## To do
Check each line of the material for the string "Track", and copy the lines that have it.

☆ ☆ ☆ ☆ ☆

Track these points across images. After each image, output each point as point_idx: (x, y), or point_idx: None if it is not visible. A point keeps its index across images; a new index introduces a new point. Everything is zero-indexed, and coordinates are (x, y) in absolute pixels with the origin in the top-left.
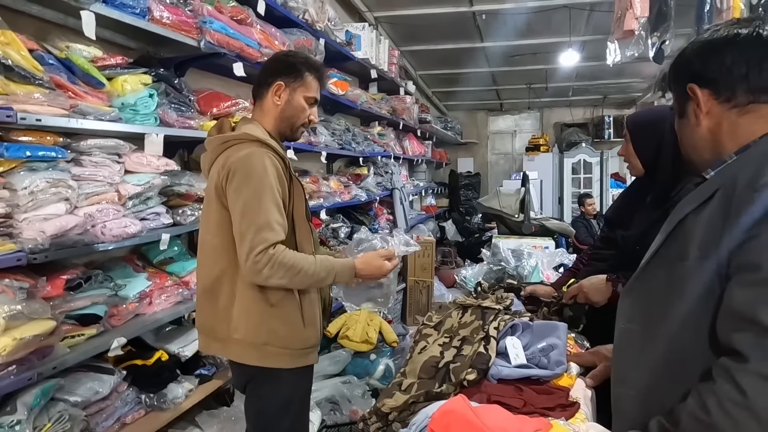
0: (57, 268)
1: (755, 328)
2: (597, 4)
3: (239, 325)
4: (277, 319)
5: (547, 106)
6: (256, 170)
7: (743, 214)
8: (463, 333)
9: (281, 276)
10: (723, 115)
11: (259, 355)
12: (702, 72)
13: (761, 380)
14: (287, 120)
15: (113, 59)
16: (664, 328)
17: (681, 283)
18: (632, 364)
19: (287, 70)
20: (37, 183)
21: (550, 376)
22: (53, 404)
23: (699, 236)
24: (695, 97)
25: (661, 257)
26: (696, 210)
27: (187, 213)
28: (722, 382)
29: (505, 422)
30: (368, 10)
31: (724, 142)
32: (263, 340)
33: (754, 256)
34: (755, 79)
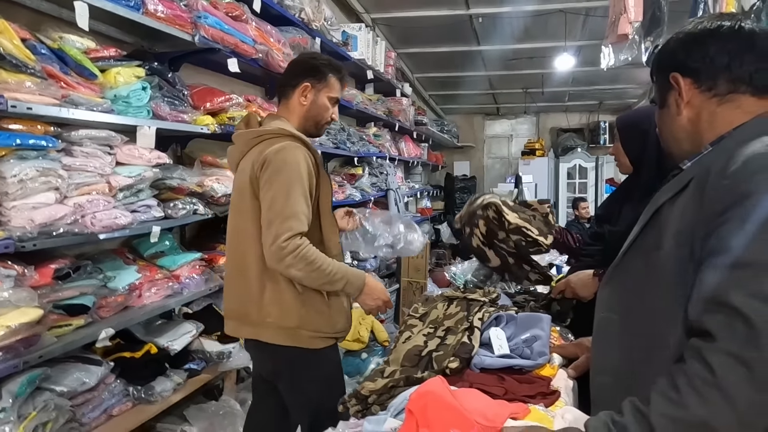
0: (46, 258)
1: (725, 310)
2: (592, 8)
3: (272, 310)
4: (306, 306)
5: (544, 111)
6: (289, 163)
7: (714, 201)
8: (447, 324)
9: (300, 268)
10: (703, 105)
11: (292, 337)
12: (685, 61)
13: (729, 358)
14: (312, 119)
15: (107, 51)
16: (641, 316)
17: (657, 272)
18: (611, 352)
19: (313, 72)
20: (26, 171)
21: (532, 366)
22: (39, 393)
23: (674, 225)
24: (677, 86)
25: (639, 247)
26: (671, 200)
27: (178, 207)
28: (692, 362)
29: (483, 405)
30: (365, 12)
31: (703, 132)
32: (295, 324)
33: (724, 241)
34: (736, 69)
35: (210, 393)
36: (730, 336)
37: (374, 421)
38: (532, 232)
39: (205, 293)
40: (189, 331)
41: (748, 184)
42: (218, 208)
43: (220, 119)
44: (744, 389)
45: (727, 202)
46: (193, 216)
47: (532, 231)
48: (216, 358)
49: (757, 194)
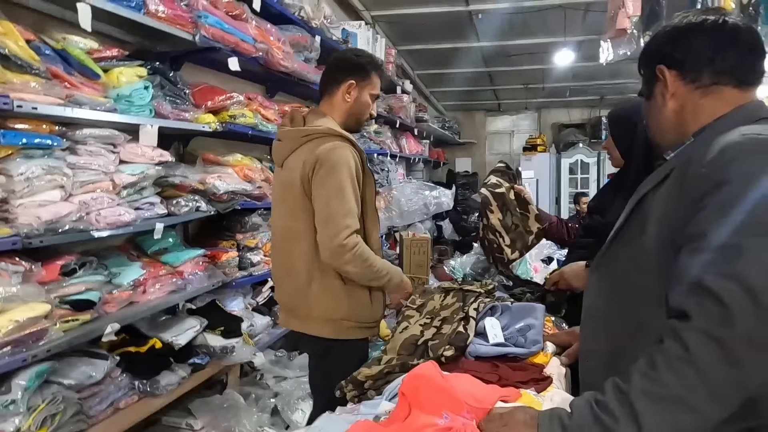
0: (52, 254)
1: (700, 291)
2: (592, 3)
3: (318, 303)
4: (350, 298)
5: (545, 106)
6: (341, 162)
7: (693, 189)
8: (443, 314)
9: (357, 265)
10: (687, 96)
11: (335, 330)
12: (671, 54)
13: (703, 336)
14: (354, 116)
15: (109, 51)
16: (626, 301)
17: (641, 257)
18: (598, 337)
19: (358, 69)
20: (32, 170)
21: (526, 354)
22: (47, 386)
23: (656, 213)
24: (663, 78)
25: (624, 235)
26: (654, 189)
27: (181, 204)
28: (669, 341)
29: (474, 388)
30: (365, 9)
31: (687, 123)
32: (340, 316)
33: (701, 226)
34: (720, 62)
35: (214, 387)
36: (704, 315)
37: (370, 405)
38: (503, 240)
39: (208, 289)
40: (193, 327)
41: (724, 172)
42: (220, 205)
43: (221, 117)
44: (716, 365)
45: (705, 189)
46: (196, 213)
47: (504, 240)
48: (220, 353)
49: (731, 182)
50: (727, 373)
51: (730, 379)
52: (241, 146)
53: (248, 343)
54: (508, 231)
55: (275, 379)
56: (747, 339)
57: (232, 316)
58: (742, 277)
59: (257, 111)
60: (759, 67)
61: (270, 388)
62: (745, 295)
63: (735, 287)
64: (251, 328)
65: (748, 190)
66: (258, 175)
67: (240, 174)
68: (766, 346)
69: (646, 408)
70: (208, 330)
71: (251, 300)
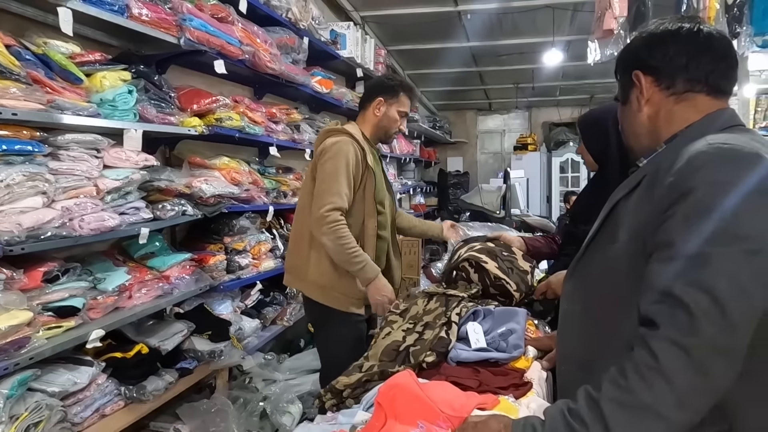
0: (35, 261)
1: (668, 299)
2: (580, 4)
3: (314, 270)
4: (338, 271)
5: (535, 105)
6: (340, 152)
7: (662, 197)
8: (426, 319)
9: (330, 239)
10: (662, 103)
11: (323, 296)
12: (647, 60)
13: (670, 345)
14: (383, 128)
15: (91, 55)
16: (600, 307)
17: (613, 264)
18: (574, 342)
19: (386, 89)
20: (13, 176)
21: (507, 358)
22: (30, 394)
23: (628, 220)
24: (639, 83)
25: (598, 242)
26: (626, 196)
27: (167, 208)
28: (638, 349)
29: (451, 396)
30: (354, 10)
31: (661, 129)
32: (327, 283)
33: (669, 235)
34: (693, 69)
35: (203, 391)
36: (672, 324)
37: (348, 414)
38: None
39: (195, 293)
40: (180, 331)
41: (690, 181)
42: (207, 208)
43: (207, 120)
44: (683, 373)
45: (672, 197)
46: (182, 217)
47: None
48: (208, 357)
49: (697, 190)
50: (694, 381)
51: (697, 387)
52: (229, 148)
53: (236, 347)
54: (509, 275)
55: (264, 383)
56: (713, 347)
57: (220, 320)
58: (708, 287)
59: (244, 113)
60: (731, 76)
61: (259, 391)
62: (712, 304)
63: (702, 296)
64: (239, 331)
65: (714, 198)
66: (245, 178)
67: (227, 177)
68: (731, 353)
69: (615, 416)
70: (195, 334)
71: (240, 303)
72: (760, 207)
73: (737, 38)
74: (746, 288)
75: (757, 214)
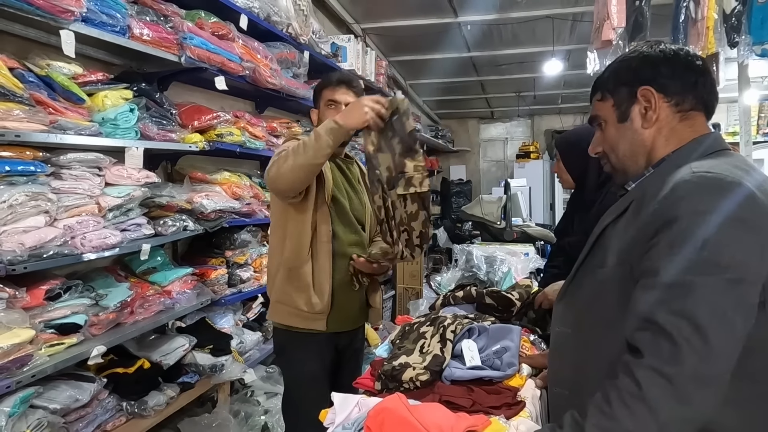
0: (37, 279)
1: (651, 327)
2: (579, 14)
3: (271, 286)
4: (291, 282)
5: (538, 113)
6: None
7: (647, 224)
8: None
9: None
10: (667, 119)
11: (273, 312)
12: (654, 77)
13: (653, 373)
14: None
15: (94, 75)
16: (591, 331)
17: (602, 288)
18: (565, 365)
19: (314, 98)
20: (16, 197)
21: (501, 377)
22: (32, 411)
23: (616, 245)
24: (649, 99)
25: (587, 265)
26: (614, 221)
27: (168, 224)
28: (622, 377)
29: (441, 419)
30: (355, 22)
31: (659, 148)
32: (277, 298)
33: (653, 263)
34: (701, 87)
35: (205, 404)
36: (655, 352)
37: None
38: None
39: (197, 307)
40: (182, 345)
41: (674, 210)
42: (208, 223)
43: (208, 136)
44: (665, 402)
45: (657, 225)
46: (183, 232)
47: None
48: (209, 371)
49: (681, 219)
50: (676, 409)
51: (679, 416)
52: (231, 163)
53: (238, 361)
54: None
55: (266, 396)
56: (695, 376)
57: (221, 334)
58: (691, 315)
59: (245, 129)
60: (716, 100)
61: (261, 404)
62: (694, 333)
63: (684, 324)
64: (241, 345)
65: (697, 228)
66: (246, 192)
67: (228, 192)
68: (713, 382)
69: None
70: (197, 348)
71: (241, 316)
72: (742, 237)
73: (736, 47)
74: (728, 316)
75: (739, 243)
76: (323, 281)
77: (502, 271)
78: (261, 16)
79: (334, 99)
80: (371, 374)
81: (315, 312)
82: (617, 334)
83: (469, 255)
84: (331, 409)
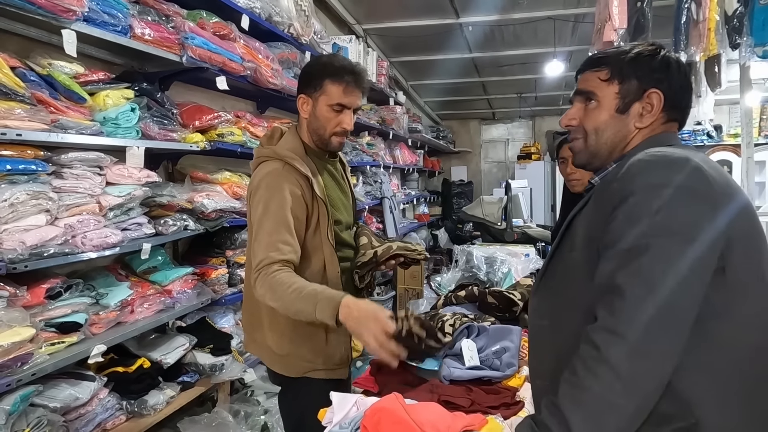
0: (38, 277)
1: (608, 290)
2: (581, 15)
3: (268, 334)
4: (299, 333)
5: (539, 114)
6: (272, 190)
7: (607, 203)
8: None
9: (269, 297)
10: (654, 124)
11: (285, 366)
12: (668, 84)
13: (608, 333)
14: (315, 132)
15: (95, 75)
16: (565, 318)
17: (572, 274)
18: (544, 356)
19: (307, 80)
20: (17, 195)
21: (500, 377)
22: (32, 410)
23: (581, 231)
24: (653, 102)
25: (558, 254)
26: (579, 211)
27: (169, 223)
28: (583, 345)
29: (437, 419)
30: (357, 23)
31: (633, 144)
32: (286, 351)
33: (612, 235)
34: (687, 101)
35: (205, 404)
36: (609, 313)
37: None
38: (515, 296)
39: (197, 307)
40: (182, 345)
41: (630, 185)
42: (209, 223)
43: (209, 136)
44: (623, 359)
45: (615, 202)
46: (184, 232)
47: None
48: (209, 371)
49: (636, 192)
50: (636, 364)
51: (640, 370)
52: (232, 162)
53: (238, 360)
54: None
55: (266, 395)
56: (648, 329)
57: (221, 333)
58: (643, 272)
59: (246, 129)
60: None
61: (260, 404)
62: (644, 286)
63: (637, 282)
64: (241, 344)
65: (651, 199)
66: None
67: (229, 191)
68: (670, 333)
69: (573, 413)
70: (197, 348)
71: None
72: (693, 204)
73: (738, 49)
74: (680, 272)
75: (689, 209)
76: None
77: (502, 272)
78: (262, 16)
79: (342, 103)
80: (370, 374)
81: (333, 364)
82: (589, 319)
83: (470, 256)
84: (329, 409)
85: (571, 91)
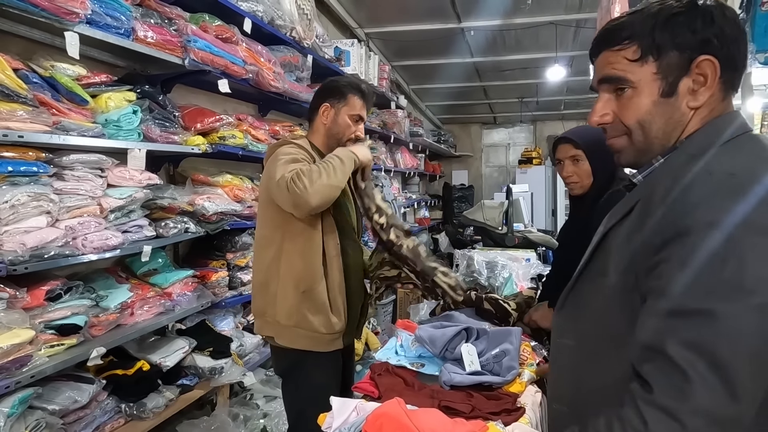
0: (38, 279)
1: (661, 358)
2: (582, 20)
3: (279, 308)
4: (306, 304)
5: (540, 119)
6: (284, 152)
7: (655, 232)
8: None
9: (310, 179)
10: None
11: (291, 337)
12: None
13: (661, 412)
14: (334, 137)
15: (97, 77)
16: (593, 344)
17: (605, 300)
18: (565, 380)
19: (332, 92)
20: (18, 197)
21: (501, 382)
22: (31, 412)
23: (619, 252)
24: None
25: (589, 272)
26: (618, 223)
27: (170, 225)
28: (628, 409)
29: (439, 425)
30: (359, 27)
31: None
32: (294, 322)
33: (663, 282)
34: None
35: (204, 407)
36: (665, 389)
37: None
38: (509, 305)
39: (197, 309)
40: (181, 348)
41: (687, 219)
42: (209, 225)
43: (210, 139)
44: None
45: (666, 235)
46: (185, 234)
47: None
48: (208, 374)
49: (695, 232)
50: None
51: None
52: (233, 165)
53: (237, 363)
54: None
55: (265, 399)
56: (710, 419)
57: (221, 336)
58: (708, 350)
59: (247, 131)
60: None
61: (260, 408)
62: (712, 371)
63: (700, 361)
64: (241, 347)
65: (714, 243)
66: (248, 195)
67: (230, 194)
68: (732, 425)
69: None
70: (197, 350)
71: (242, 319)
72: None
73: None
74: (754, 350)
75: (765, 261)
76: (338, 298)
77: (503, 277)
78: (265, 19)
79: (361, 115)
80: (370, 378)
81: (334, 332)
82: (622, 353)
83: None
84: (329, 413)
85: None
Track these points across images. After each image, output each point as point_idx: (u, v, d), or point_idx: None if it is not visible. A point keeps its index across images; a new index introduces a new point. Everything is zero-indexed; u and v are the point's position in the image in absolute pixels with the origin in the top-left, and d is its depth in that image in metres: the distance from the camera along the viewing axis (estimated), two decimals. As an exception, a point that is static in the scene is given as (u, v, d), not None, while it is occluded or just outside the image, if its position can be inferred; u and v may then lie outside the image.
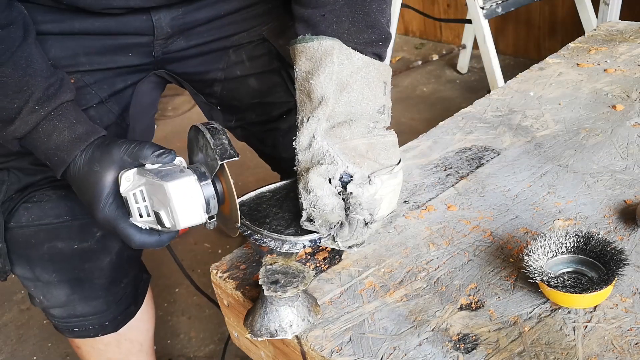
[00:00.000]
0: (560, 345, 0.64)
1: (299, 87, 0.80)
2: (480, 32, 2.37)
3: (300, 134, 0.77)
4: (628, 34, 1.43)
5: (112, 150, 0.75)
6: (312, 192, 0.73)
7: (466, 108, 1.20)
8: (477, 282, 0.74)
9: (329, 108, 0.76)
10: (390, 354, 0.66)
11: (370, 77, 0.77)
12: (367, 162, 0.76)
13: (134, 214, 0.75)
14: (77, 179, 0.77)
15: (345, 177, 0.75)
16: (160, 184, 0.71)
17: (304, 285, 0.68)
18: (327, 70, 0.75)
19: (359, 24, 0.77)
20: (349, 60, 0.76)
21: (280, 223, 0.80)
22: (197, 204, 0.72)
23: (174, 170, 0.74)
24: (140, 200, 0.74)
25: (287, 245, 0.76)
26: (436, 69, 3.43)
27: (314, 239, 0.77)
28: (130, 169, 0.75)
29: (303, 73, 0.78)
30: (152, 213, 0.74)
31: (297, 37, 0.79)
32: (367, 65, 0.76)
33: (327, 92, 0.75)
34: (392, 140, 0.79)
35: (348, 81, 0.76)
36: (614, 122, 1.06)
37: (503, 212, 0.87)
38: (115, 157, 0.75)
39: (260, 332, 0.69)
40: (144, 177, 0.73)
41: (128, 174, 0.75)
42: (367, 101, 0.77)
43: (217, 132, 0.74)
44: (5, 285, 2.09)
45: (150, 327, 1.21)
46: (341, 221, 0.76)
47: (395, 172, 0.78)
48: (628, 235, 0.78)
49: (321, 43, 0.76)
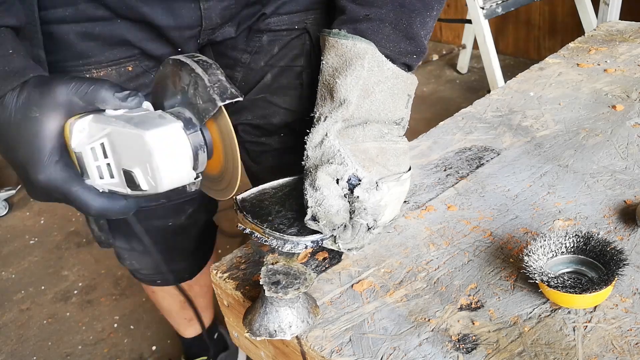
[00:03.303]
0: (560, 346, 0.64)
1: (322, 79, 0.78)
2: (480, 32, 2.37)
3: (315, 131, 0.76)
4: (628, 34, 1.43)
5: (56, 90, 0.58)
6: (319, 190, 0.73)
7: (466, 108, 1.20)
8: (477, 282, 0.74)
9: (349, 112, 0.74)
10: (390, 354, 0.66)
11: (396, 89, 0.75)
12: (376, 167, 0.75)
13: (91, 174, 0.60)
14: (8, 126, 0.59)
15: (353, 179, 0.74)
16: (135, 133, 0.56)
17: (305, 287, 0.67)
18: (356, 74, 0.73)
19: (399, 33, 0.74)
20: (379, 68, 0.74)
21: (283, 222, 0.80)
22: (184, 158, 0.58)
23: (150, 116, 0.58)
24: (101, 157, 0.59)
25: (289, 245, 0.75)
26: (436, 69, 3.43)
27: (317, 239, 0.76)
28: (84, 116, 0.58)
29: (330, 68, 0.76)
30: (119, 172, 0.59)
31: (332, 29, 0.76)
32: (395, 76, 0.75)
33: (351, 95, 0.74)
34: (403, 147, 0.79)
35: (374, 89, 0.74)
36: (614, 122, 1.06)
37: (503, 212, 0.87)
38: (61, 99, 0.58)
39: (259, 332, 0.69)
40: (107, 125, 0.57)
41: (81, 122, 0.58)
42: (387, 111, 0.76)
43: (210, 67, 0.60)
44: (5, 286, 2.09)
45: None
46: (345, 224, 0.76)
47: (402, 179, 0.78)
48: (628, 235, 0.78)
49: (355, 44, 0.73)
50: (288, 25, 0.92)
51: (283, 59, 0.95)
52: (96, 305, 2.01)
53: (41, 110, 0.57)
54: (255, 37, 0.93)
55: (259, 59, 0.94)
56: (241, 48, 0.93)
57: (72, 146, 0.59)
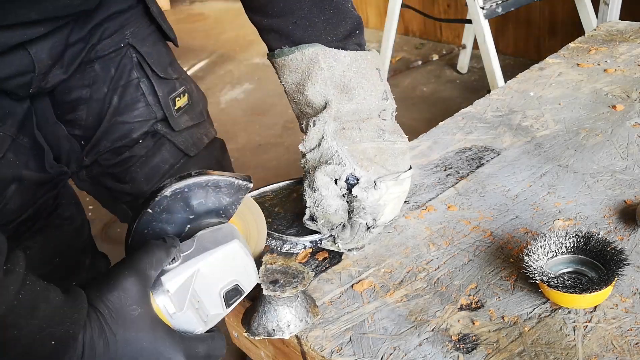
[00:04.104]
0: (560, 345, 0.64)
1: (292, 99, 0.79)
2: (480, 32, 2.37)
3: (308, 136, 0.77)
4: (628, 34, 1.43)
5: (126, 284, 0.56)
6: (317, 190, 0.73)
7: (466, 108, 1.20)
8: (477, 282, 0.74)
9: (334, 110, 0.76)
10: (390, 354, 0.66)
11: (362, 69, 0.76)
12: (374, 166, 0.75)
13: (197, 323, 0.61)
14: None
15: (351, 179, 0.75)
16: (225, 251, 0.61)
17: (303, 285, 0.68)
18: (320, 78, 0.75)
19: (331, 19, 0.75)
20: (336, 61, 0.75)
21: (282, 223, 0.80)
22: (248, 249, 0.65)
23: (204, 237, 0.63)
24: (196, 303, 0.61)
25: (288, 245, 0.76)
26: (436, 69, 3.43)
27: (315, 239, 0.76)
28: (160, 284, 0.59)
29: (292, 85, 0.77)
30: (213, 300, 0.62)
31: (274, 51, 0.77)
32: (355, 59, 0.76)
33: (328, 96, 0.75)
34: (401, 147, 0.79)
35: (343, 81, 0.75)
36: (614, 122, 1.06)
37: (503, 212, 0.87)
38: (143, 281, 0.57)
39: (258, 331, 0.69)
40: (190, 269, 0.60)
41: (163, 298, 0.58)
42: (368, 93, 0.77)
43: (207, 172, 0.65)
44: (5, 285, 2.09)
45: None
46: (343, 223, 0.76)
47: (401, 179, 0.78)
48: (628, 235, 0.78)
49: (303, 53, 0.74)
50: (114, 47, 0.94)
51: (121, 77, 0.96)
52: (96, 305, 2.00)
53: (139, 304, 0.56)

☆ ☆ ☆ ☆ ☆

## Response to the task
Track these points across images. After each image, output each point as point_idx: (x, y), or point_idx: None if it is not visible. A point keeps its index across images; a new index introduces a new point. Everything is zero-indexed, and coordinates are (x, y) in absolute pixels with the origin in the top-left.
Track these points across images. After each image, output each point as point_idx: (u, v, d), or point_idx: None if it is not visible. A point keeps its index across images; a new index introduces a new point. Everything is zero-indexed; u and v are the point's position in the image in absolute pixels with the origin in the top-left, and d is its depth in that image in metres: the distance from the camera along the viewing axis (estimated), two decimals. As an exception, a point that is static in the scene is given as (u, v, d), not None, while it is occluded or just outside the image, if its position can be inferred; u and v may then lie outside the image.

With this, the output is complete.